**Exercise description:** Where does the string "elbow" appear in the records? Copy every line that contains it.

**Dataset entries:**
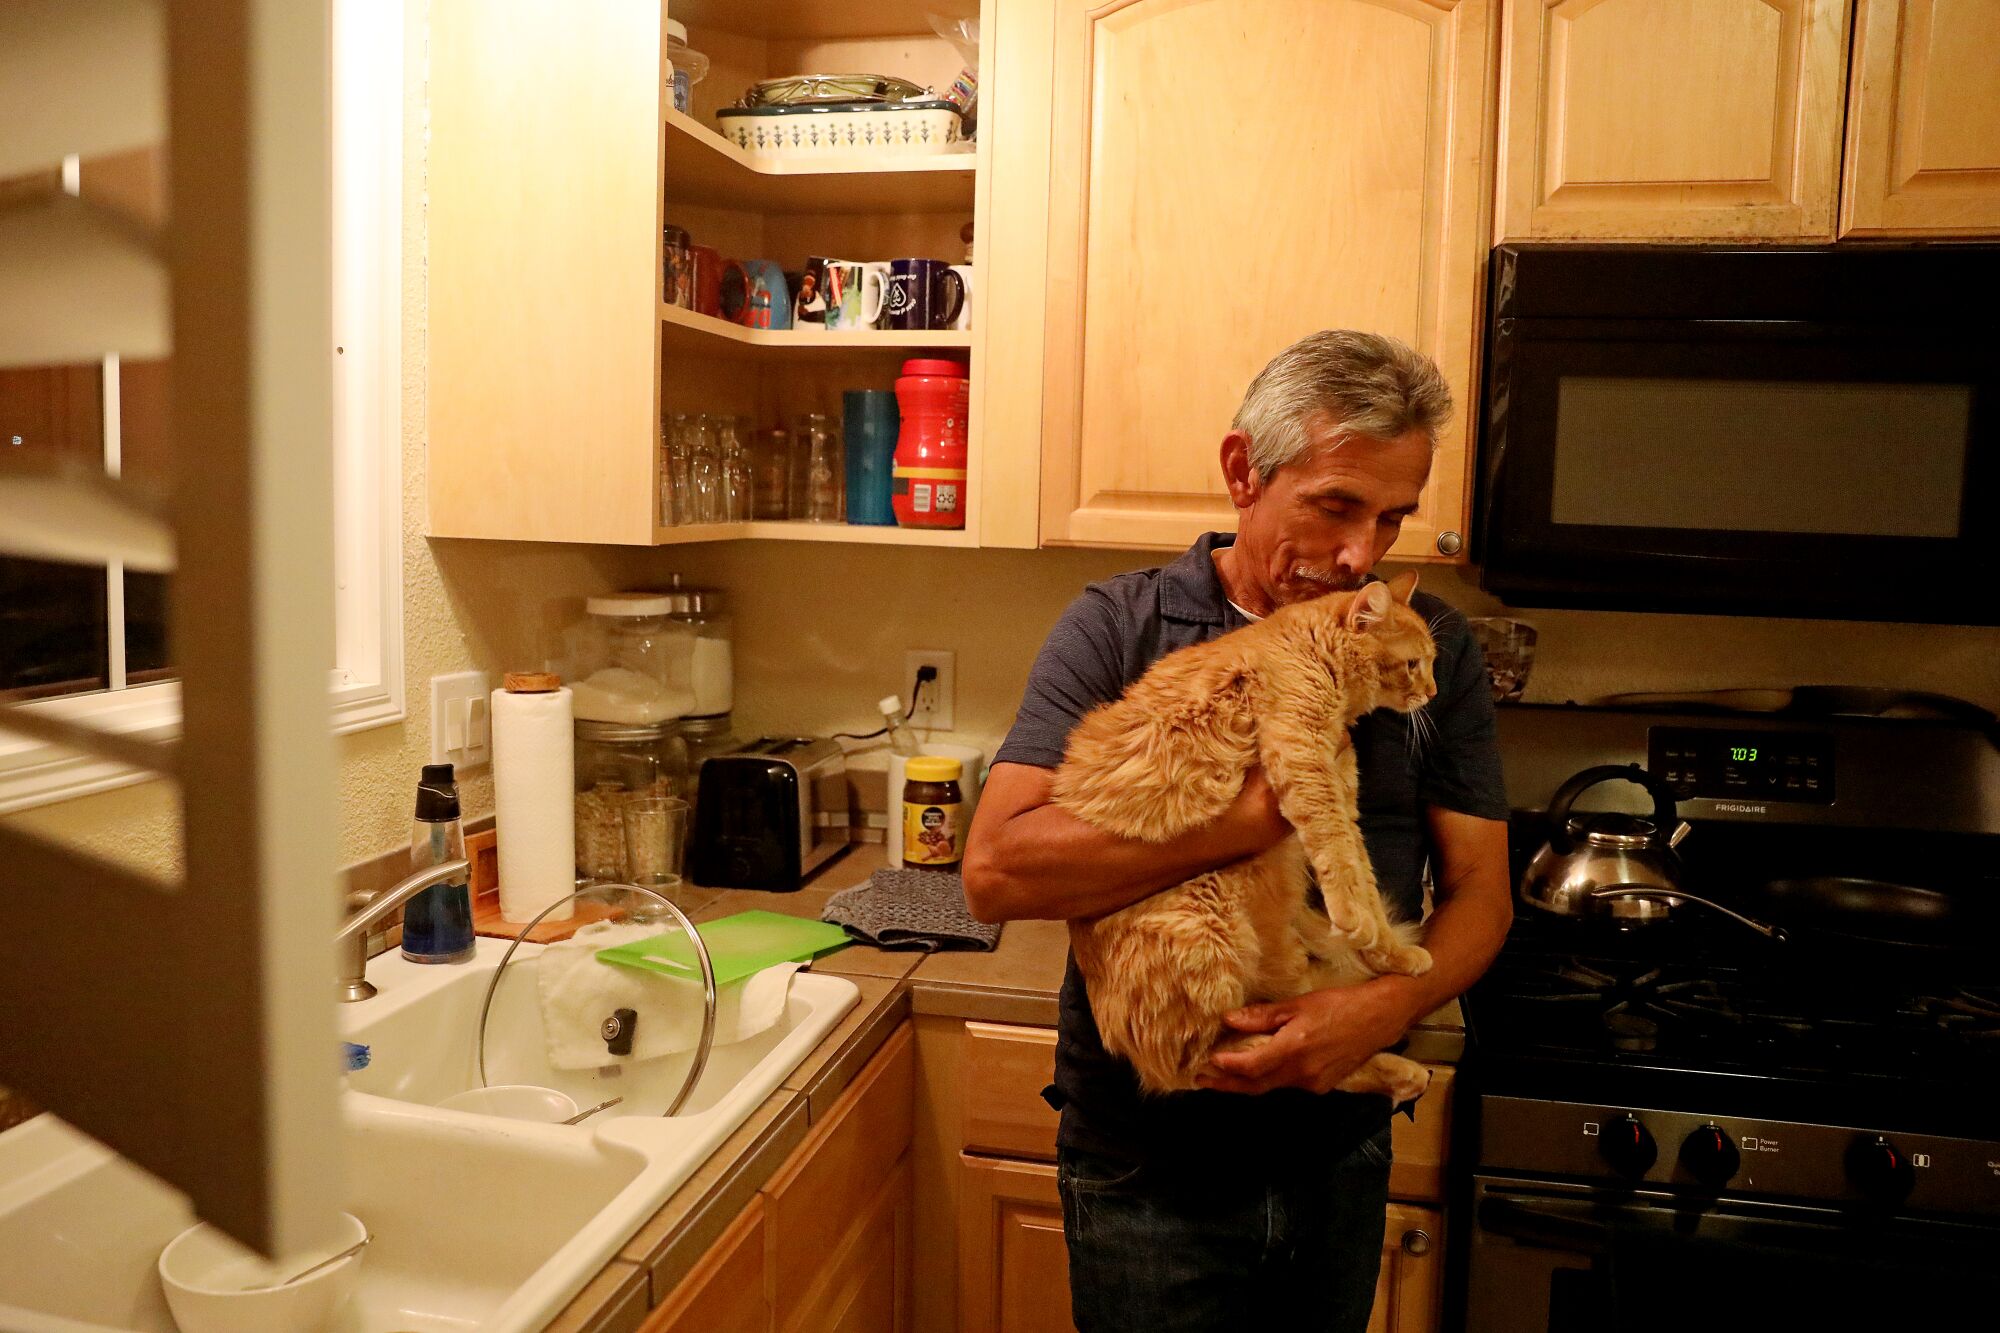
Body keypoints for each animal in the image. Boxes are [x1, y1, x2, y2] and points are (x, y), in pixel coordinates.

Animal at [1064, 572, 1440, 1096]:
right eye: (1413, 664)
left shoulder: (1343, 788)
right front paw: (1358, 922)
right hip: (1206, 936)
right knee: (1202, 1062)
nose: (1433, 691)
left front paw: (1391, 954)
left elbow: (1359, 870)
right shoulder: (1304, 756)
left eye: (1431, 662)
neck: (1306, 648)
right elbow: (1338, 854)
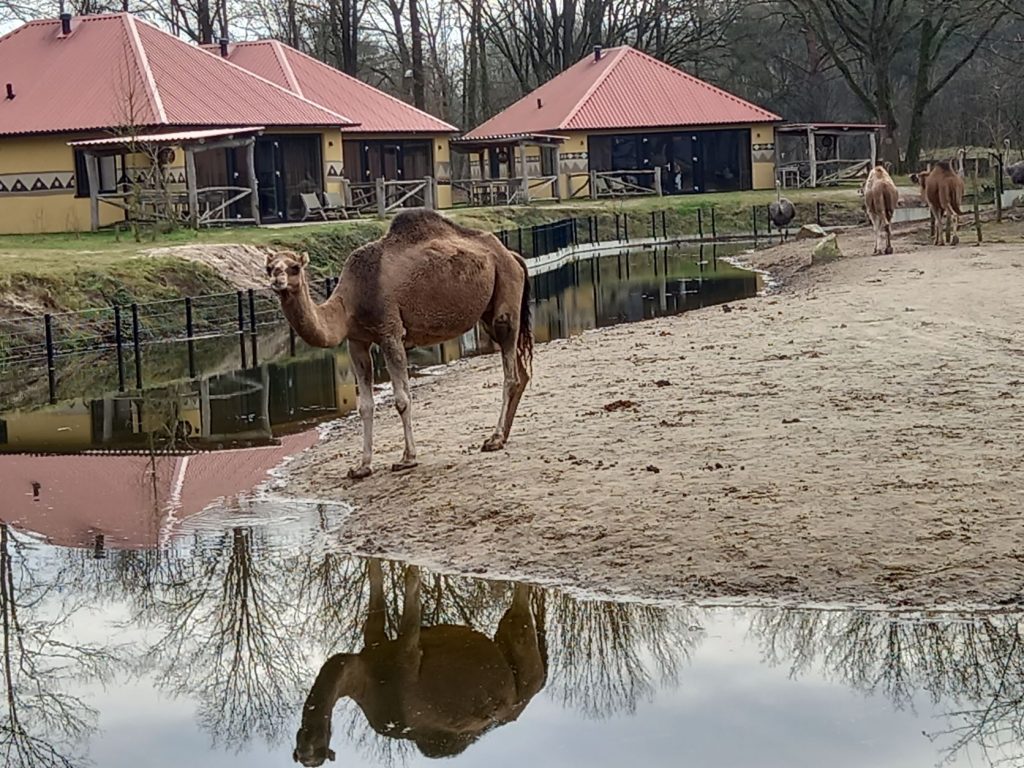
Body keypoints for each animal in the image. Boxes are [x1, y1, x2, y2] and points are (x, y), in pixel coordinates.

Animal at [264, 207, 536, 479]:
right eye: (269, 267)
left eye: (294, 267)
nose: (277, 281)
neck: (351, 300)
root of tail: (512, 255)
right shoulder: (357, 341)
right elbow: (365, 406)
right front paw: (362, 467)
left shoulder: (390, 332)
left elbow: (402, 399)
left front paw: (407, 458)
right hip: (489, 312)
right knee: (520, 372)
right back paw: (503, 435)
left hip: (505, 297)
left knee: (510, 373)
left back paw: (495, 438)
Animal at [292, 561, 548, 768]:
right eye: (300, 748)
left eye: (319, 747)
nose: (306, 748)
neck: (366, 682)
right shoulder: (374, 644)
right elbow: (375, 580)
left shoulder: (406, 660)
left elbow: (410, 582)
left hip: (523, 673)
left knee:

**Completed exercise:**
left elbow: (1359, 870)
right elbow: (1338, 854)
right elbow: (365, 406)
left elbow: (402, 399)
right elbow: (375, 580)
left elbow: (410, 582)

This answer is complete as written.